Modify the way, how type information is stored.

Open Horusiath opened this issue 7 years ago • 1 comments

Motivation

When working with Distributed Data, I came to the point when we need to serialize generic data types in efficient way - both in terms of performance and payload size. Protobuf is a no-go here: it's not able to store generic data. JSON is inefficient. Hyperion can deal with generics efficiently, but there's a catch.

Problem

Right now we are storing type information as a string. As someone pointed out this may be a security issue (we have the same for json.net). Regardless, there is another problem with storing types this way, and it's related to generics. This is something I need to verify, but the deal is:

Potentially we can make use of known types property of Hyperion to safe space (I'm not sure, but AFAIK type name is changed to int identifier). However known types won't be able to utilize this feature if we have generic type, because we need to have type written as a single value. Therefore having known type of Dictionary<,> won't help us anywhere if we have to serialize Dictionary<string, int>/Dictionary<string,string> etc. as their type signatures don't match the one of known type.

Solution?

We could deal with it this way:

Instead of setting known type as a single key, in case of generics we could serialize it as a sequence of keys, i.e. 3-key sequence representing Dictionary<,>/string/int which would be then composed into Dictionary<string,int>. Each key could be cached separately.

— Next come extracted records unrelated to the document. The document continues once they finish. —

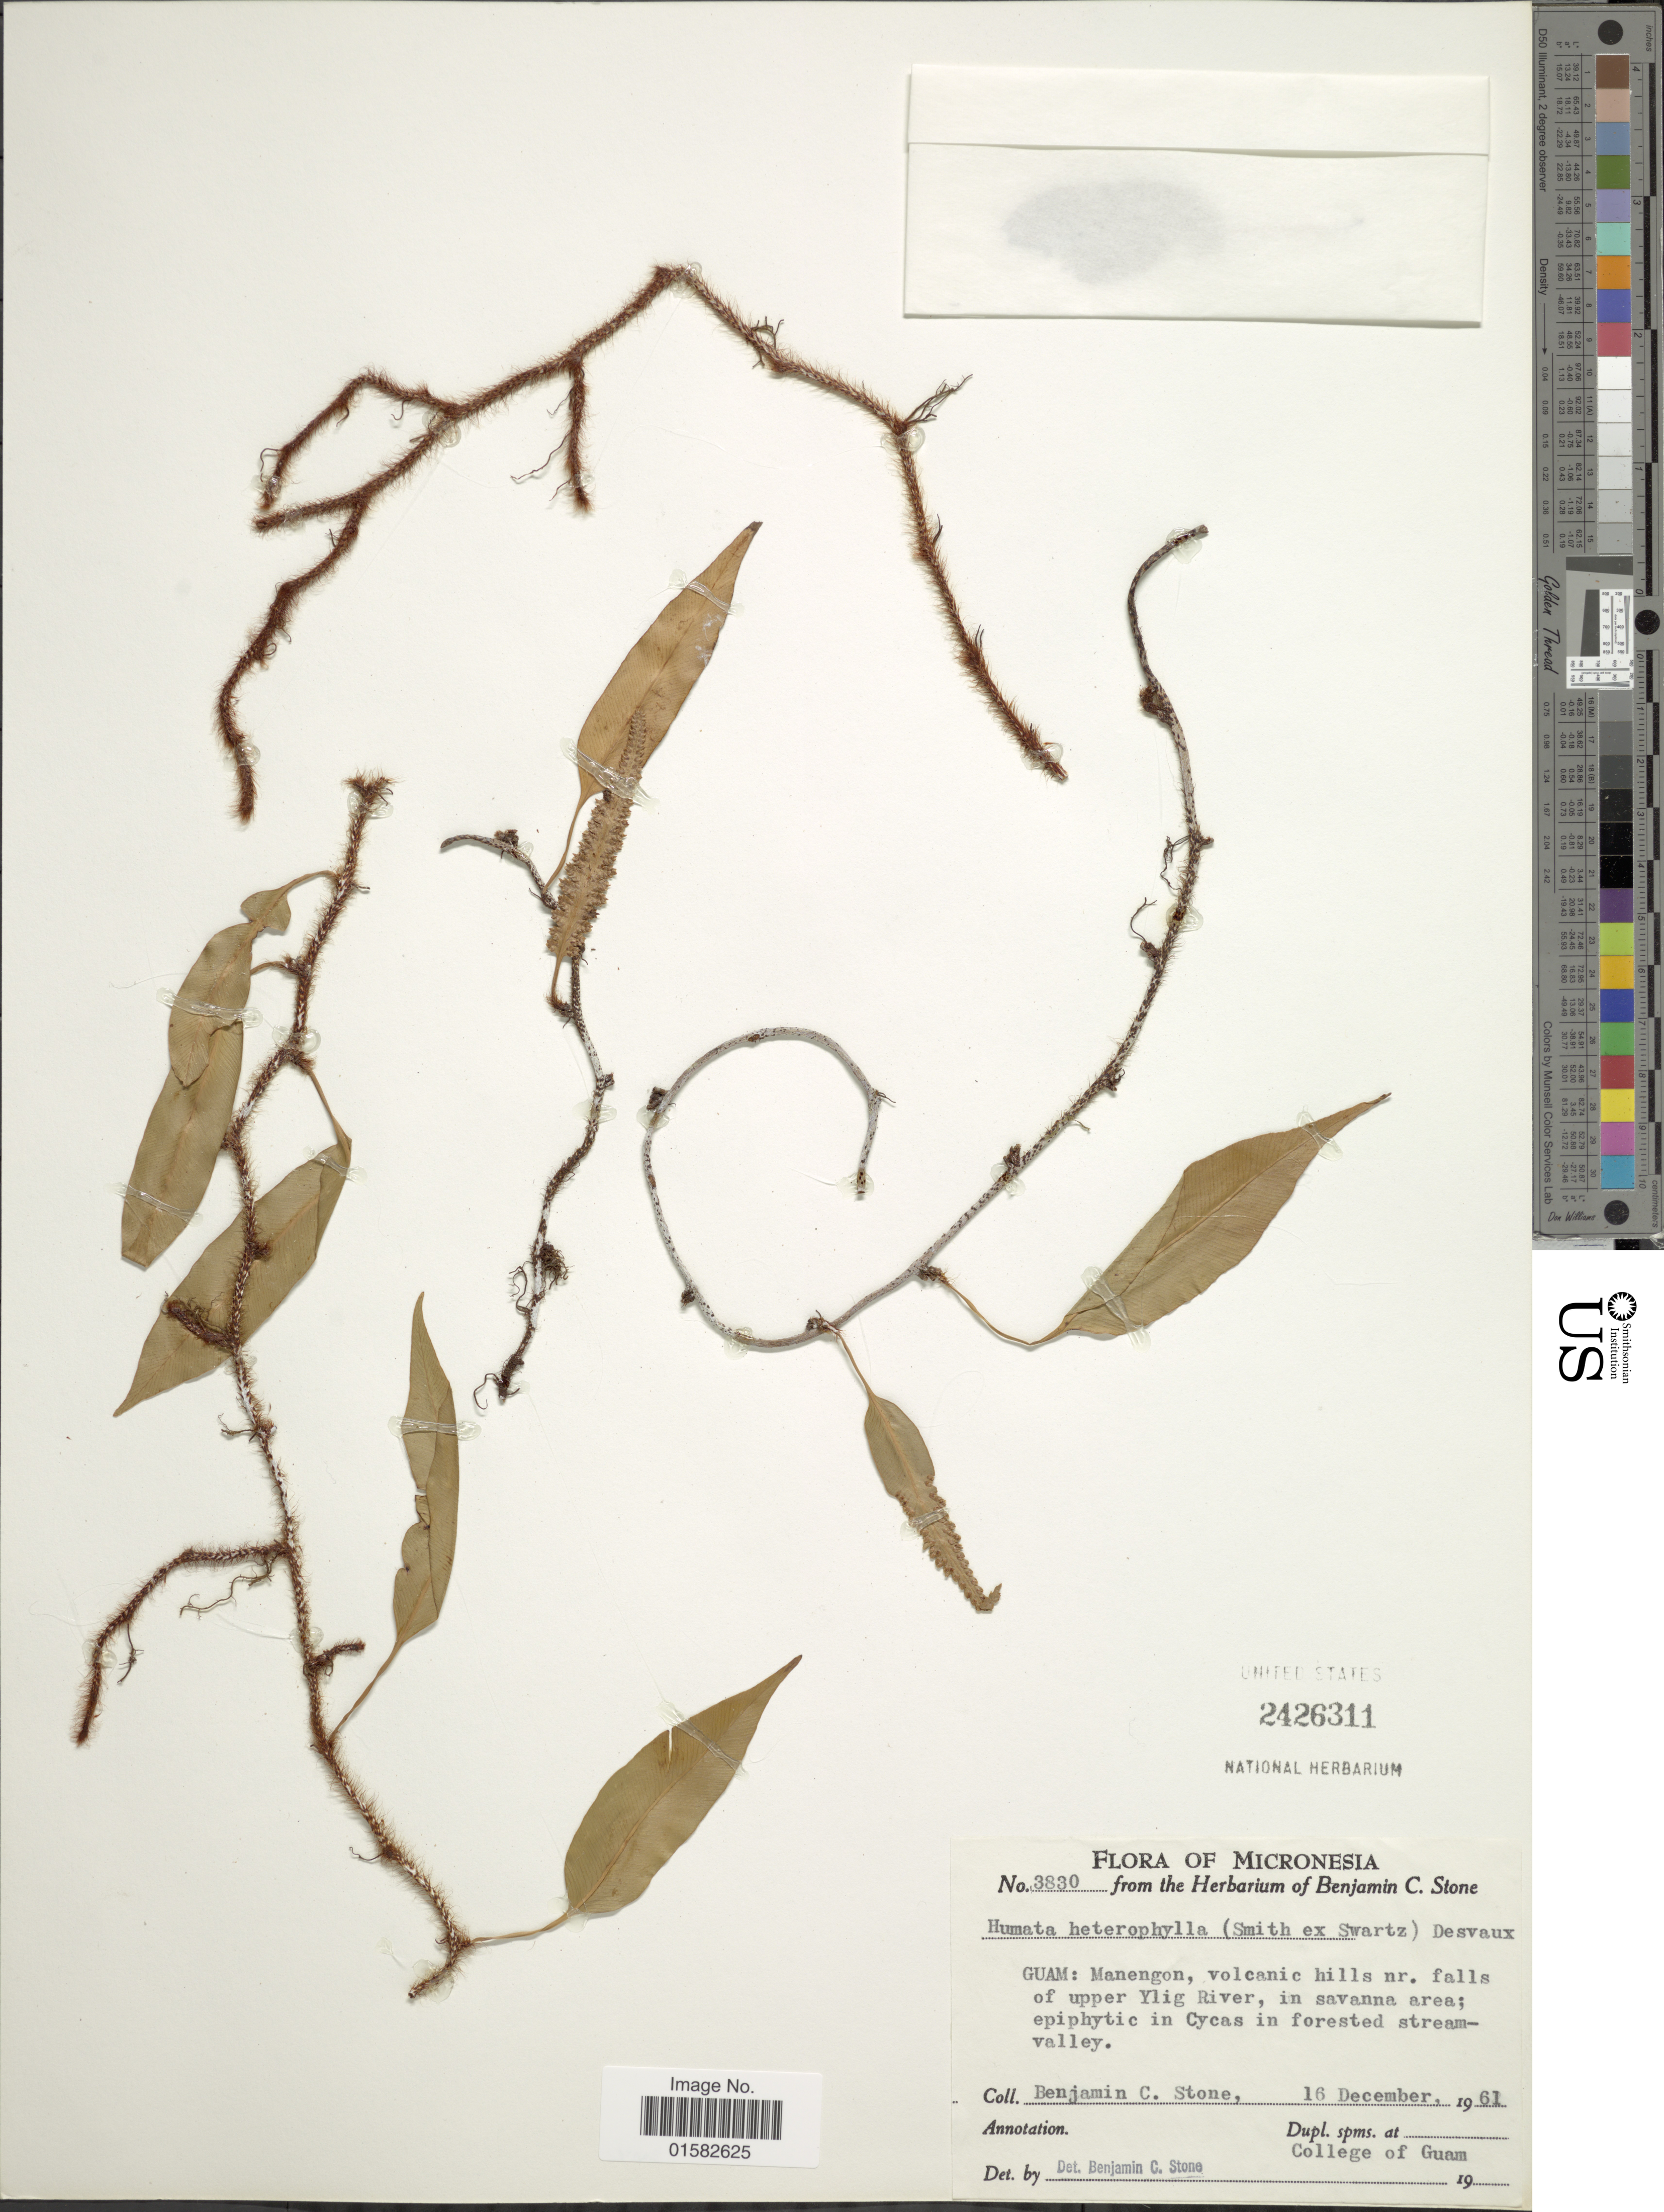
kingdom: Plantae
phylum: Tracheophyta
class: Polypodiopsida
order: Polypodiales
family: Davalliaceae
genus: Humata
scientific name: Humata heterophylla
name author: (Sm.) Desv.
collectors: B. C. Stone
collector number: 3830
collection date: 1961-12-16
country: Guam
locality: Micronesia, Guam,Manengon, Volcanic hills nr. falls of upper Ylig River, in Savanne area, epiphytic in Cycas in forested stream valley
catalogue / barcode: US 2426311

This is only an idea and needs further investigation.

Horusiath avatar Apr 27 '17 05:04 Horusiath

Further thoughts: we could always represent types as i.e. int identifiers (computed as consistent hash of fully qualified type name with assembly without version). If type is not known, send it only once per serializer/deserializer session in form of type_name=id map. This could also partially mitigate security issues send to us.

Case 1: type Point { x: int; y: int } could be stored as:

  • 4 bytes: identifier of type (Point)
  • 4 bytes (or less): identifier of type of the first field x (int)
  • 4 bytes: value of field x
  • 4 bytes (or less): identifier of type of the second field y (int)
  • 4 bytes: value of field y

this gives us up to 5 * 4 = 20 bytes in total.

Case 2 generic type KeyValuePair<int, int> { Key: int; Value: int }.

  • 4 bytes: identifier of type (KeyValuePair<,>) - since deserializer side known the generics arrity, it knows that the next 2 identifiers are generic parameters of this type.
  • 4 bytes: identifier of the first generic argument type (in this case int)
  • 4 bytes: identifier of the second generic argument type (in this case int)
  • 4 bytes (or less): identifier of type of the first field Key (int)
  • 4 bytes: value of field Key
  • 4 bytes (or less): identifier of type of the second field Value (int)
  • 4 bytes: value of field Value

this gives us up to 7 * 4 = 28 bytes in total.

There are also room for potential optimizations:

  • Type identifiers for primitive types doesn't have to use full 4 bytes, as Wire/Hyperion may threat them in special way i.e. if leading bit is 0 (so id is positive) we use full 4 bytes as id (consistent hash of the type name computed to positive int), if it's 1 (so id is negative) we could treat it as special case (i.e. we could fit up to 128 well known primitive types like int, string etc.). AFAIK current implementations of Wire/Hyperion already do such trick. Potential reduction of size: 20 - 6 = 14 bytes in first case, 28 - 12 = 16 bytes in second case.
  • If we know that type of the field is sealed (either value type or sealed class), we don't need to prepend type id for every single field, as it's needed only for polymorphic deserialization. Having fully constructed top type id is the only requirement in this case. Further reduction of size: 14 - 2 = 12 bytes in first case, 16 - 2 = 14 bytes in second case.

What do you think @rogeralsing ?

Horusiath avatar May 10 '17 11:05 Horusiath